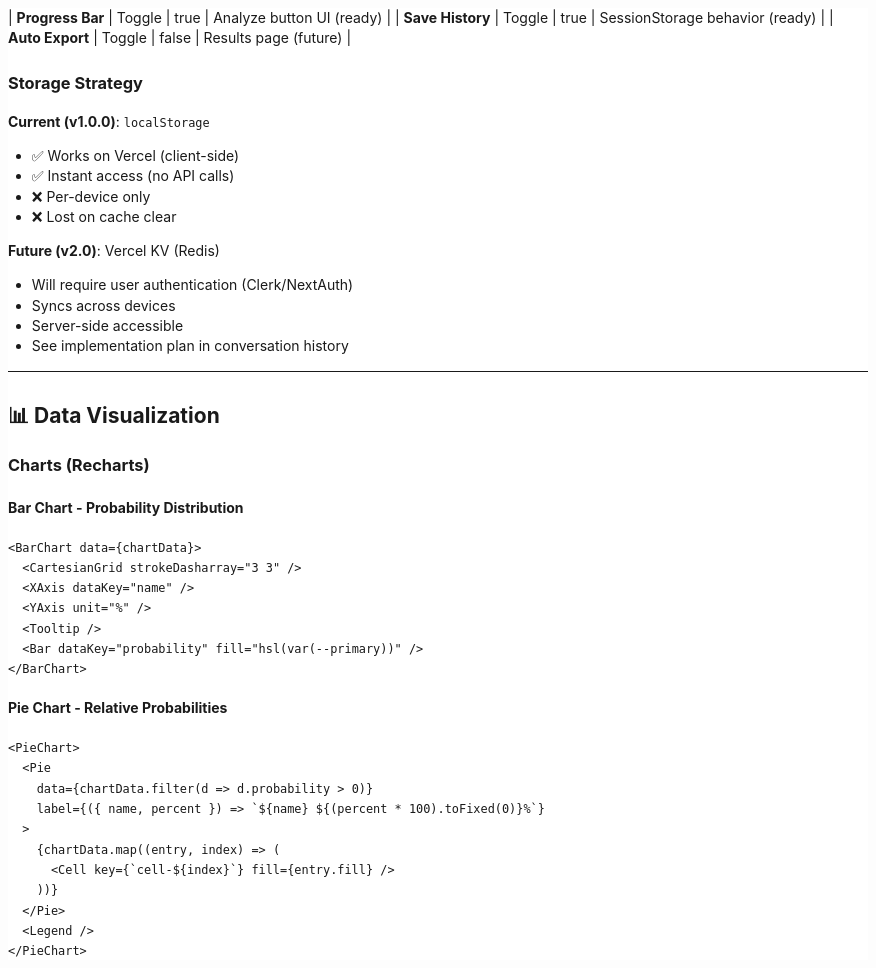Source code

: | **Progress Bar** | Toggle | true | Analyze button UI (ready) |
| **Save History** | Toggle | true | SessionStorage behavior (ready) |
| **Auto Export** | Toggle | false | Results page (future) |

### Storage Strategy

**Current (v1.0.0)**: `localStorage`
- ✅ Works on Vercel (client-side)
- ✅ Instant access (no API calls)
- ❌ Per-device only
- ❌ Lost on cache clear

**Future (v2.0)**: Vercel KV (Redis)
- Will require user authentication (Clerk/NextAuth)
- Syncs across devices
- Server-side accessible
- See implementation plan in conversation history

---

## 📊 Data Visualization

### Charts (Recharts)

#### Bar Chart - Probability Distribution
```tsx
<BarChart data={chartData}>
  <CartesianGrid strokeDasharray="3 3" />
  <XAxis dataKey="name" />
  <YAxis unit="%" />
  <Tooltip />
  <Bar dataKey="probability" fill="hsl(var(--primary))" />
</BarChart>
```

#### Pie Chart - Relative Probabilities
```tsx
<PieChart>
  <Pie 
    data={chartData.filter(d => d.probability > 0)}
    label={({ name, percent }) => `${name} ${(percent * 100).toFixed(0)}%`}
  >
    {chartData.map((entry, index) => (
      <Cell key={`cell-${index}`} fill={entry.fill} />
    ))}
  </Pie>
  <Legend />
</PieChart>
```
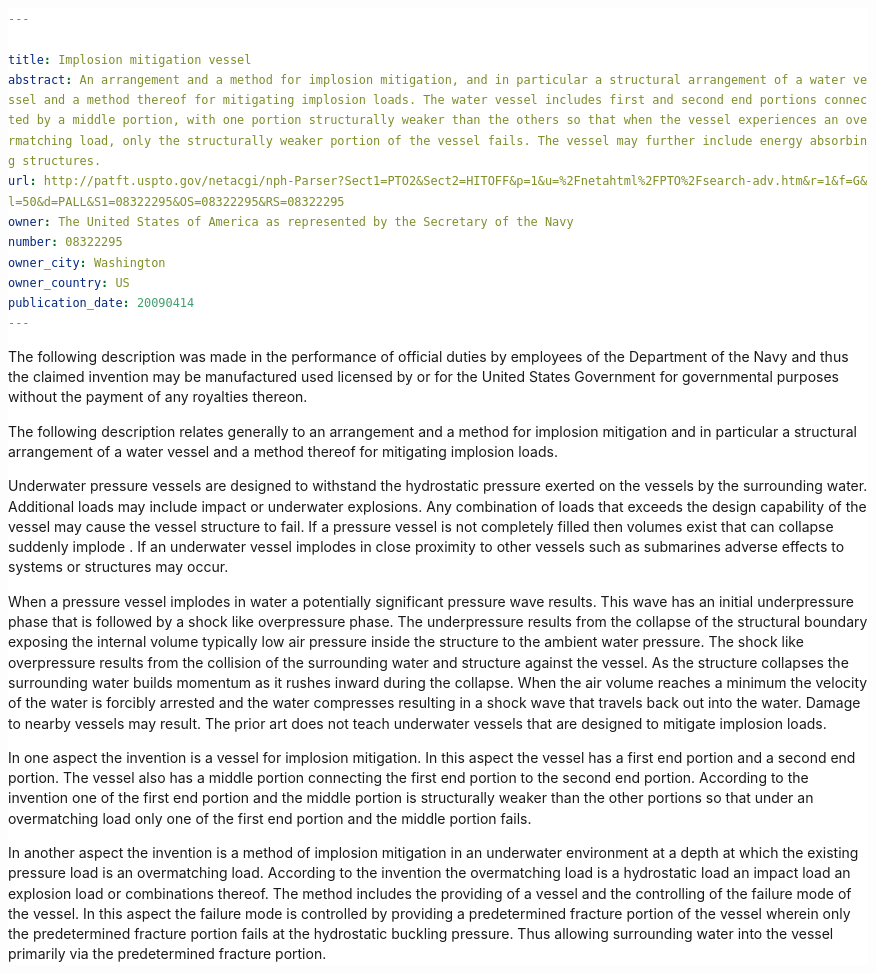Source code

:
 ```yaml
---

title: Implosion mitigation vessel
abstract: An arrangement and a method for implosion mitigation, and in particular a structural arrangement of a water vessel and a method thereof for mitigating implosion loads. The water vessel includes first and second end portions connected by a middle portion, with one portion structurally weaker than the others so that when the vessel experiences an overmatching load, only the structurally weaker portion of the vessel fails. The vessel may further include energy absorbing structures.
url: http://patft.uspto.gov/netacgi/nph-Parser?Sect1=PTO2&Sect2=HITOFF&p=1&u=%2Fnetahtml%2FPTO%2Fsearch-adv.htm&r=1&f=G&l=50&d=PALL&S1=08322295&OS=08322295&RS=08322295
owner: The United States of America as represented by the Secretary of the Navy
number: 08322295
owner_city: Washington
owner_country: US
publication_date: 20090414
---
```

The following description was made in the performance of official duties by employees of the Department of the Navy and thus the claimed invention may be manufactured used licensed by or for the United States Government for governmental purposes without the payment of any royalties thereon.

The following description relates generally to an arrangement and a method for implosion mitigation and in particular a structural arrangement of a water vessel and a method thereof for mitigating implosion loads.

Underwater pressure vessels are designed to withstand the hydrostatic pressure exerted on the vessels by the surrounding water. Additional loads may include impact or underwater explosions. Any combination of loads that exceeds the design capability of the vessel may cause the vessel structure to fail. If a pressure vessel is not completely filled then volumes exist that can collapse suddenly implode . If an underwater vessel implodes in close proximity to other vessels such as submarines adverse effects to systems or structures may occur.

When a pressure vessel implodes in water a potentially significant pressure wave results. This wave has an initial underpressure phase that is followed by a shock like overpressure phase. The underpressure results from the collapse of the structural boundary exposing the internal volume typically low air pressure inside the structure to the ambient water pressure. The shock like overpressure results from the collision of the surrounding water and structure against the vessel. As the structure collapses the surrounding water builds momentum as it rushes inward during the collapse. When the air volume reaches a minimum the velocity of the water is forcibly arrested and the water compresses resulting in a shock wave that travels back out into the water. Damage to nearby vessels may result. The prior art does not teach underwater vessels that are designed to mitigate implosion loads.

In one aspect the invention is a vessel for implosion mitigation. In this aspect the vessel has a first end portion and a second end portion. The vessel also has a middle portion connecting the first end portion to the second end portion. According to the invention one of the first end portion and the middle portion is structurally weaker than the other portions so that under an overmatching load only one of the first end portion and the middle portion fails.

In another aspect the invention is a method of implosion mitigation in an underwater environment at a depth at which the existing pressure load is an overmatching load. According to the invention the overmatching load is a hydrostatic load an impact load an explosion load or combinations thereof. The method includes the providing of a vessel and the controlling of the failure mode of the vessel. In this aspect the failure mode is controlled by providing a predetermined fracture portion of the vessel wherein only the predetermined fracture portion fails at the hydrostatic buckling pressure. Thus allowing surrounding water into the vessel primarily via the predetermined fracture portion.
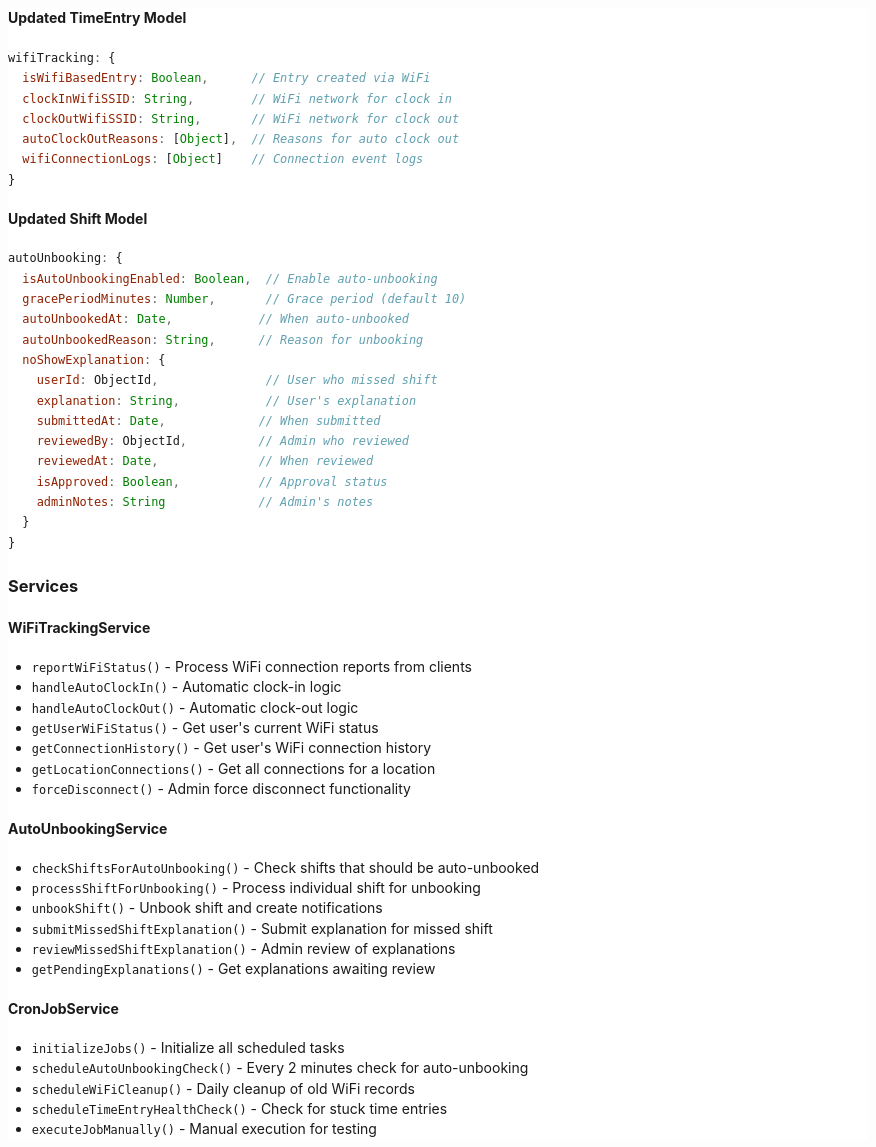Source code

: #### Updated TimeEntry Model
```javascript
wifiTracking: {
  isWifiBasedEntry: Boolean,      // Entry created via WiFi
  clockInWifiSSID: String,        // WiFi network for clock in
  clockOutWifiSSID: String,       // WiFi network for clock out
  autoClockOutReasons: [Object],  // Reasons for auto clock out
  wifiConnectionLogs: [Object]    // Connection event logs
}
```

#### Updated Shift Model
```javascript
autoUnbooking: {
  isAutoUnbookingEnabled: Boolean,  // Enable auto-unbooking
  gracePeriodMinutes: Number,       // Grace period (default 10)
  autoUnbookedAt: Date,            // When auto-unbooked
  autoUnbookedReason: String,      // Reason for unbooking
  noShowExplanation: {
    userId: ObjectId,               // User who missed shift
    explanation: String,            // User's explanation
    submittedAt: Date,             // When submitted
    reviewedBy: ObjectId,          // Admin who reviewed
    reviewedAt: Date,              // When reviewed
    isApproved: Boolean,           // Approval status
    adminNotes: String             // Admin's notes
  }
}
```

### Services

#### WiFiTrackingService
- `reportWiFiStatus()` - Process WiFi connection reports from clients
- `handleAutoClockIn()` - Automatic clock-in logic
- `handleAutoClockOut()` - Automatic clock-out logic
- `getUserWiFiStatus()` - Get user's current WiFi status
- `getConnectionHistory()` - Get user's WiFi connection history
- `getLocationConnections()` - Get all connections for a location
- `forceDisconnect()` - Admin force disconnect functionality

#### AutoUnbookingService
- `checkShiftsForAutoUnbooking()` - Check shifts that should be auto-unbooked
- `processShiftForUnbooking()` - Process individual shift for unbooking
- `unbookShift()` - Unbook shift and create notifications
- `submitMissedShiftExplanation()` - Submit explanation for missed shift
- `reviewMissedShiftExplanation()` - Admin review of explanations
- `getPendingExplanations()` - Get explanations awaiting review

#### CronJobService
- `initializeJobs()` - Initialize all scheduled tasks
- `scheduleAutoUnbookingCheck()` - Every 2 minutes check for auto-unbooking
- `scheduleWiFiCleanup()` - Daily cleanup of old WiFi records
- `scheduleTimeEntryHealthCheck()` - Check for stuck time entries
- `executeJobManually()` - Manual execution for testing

= = = =

== Work task ==
Your answer should consist of all lines above that include the string "mitigating".

== Response area ==
abstract: An arrangement and a method for implosion mitigation, and in particular a structural arrangement of a water vessel and a method thereof for mitigating implosion loads. The water vessel includes first and second end portions connected by a middle portion, with one portion structurally weaker than the others so that when the vessel experiences an overmatching load, only the structurally weaker portion of the vessel fails. The vessel may further include energy absorbing structures.
The following description relates generally to an arrangement and a method for implosion mitigation and in particular a structural arrangement of a water vessel and a method thereof for mitigating implosion loads.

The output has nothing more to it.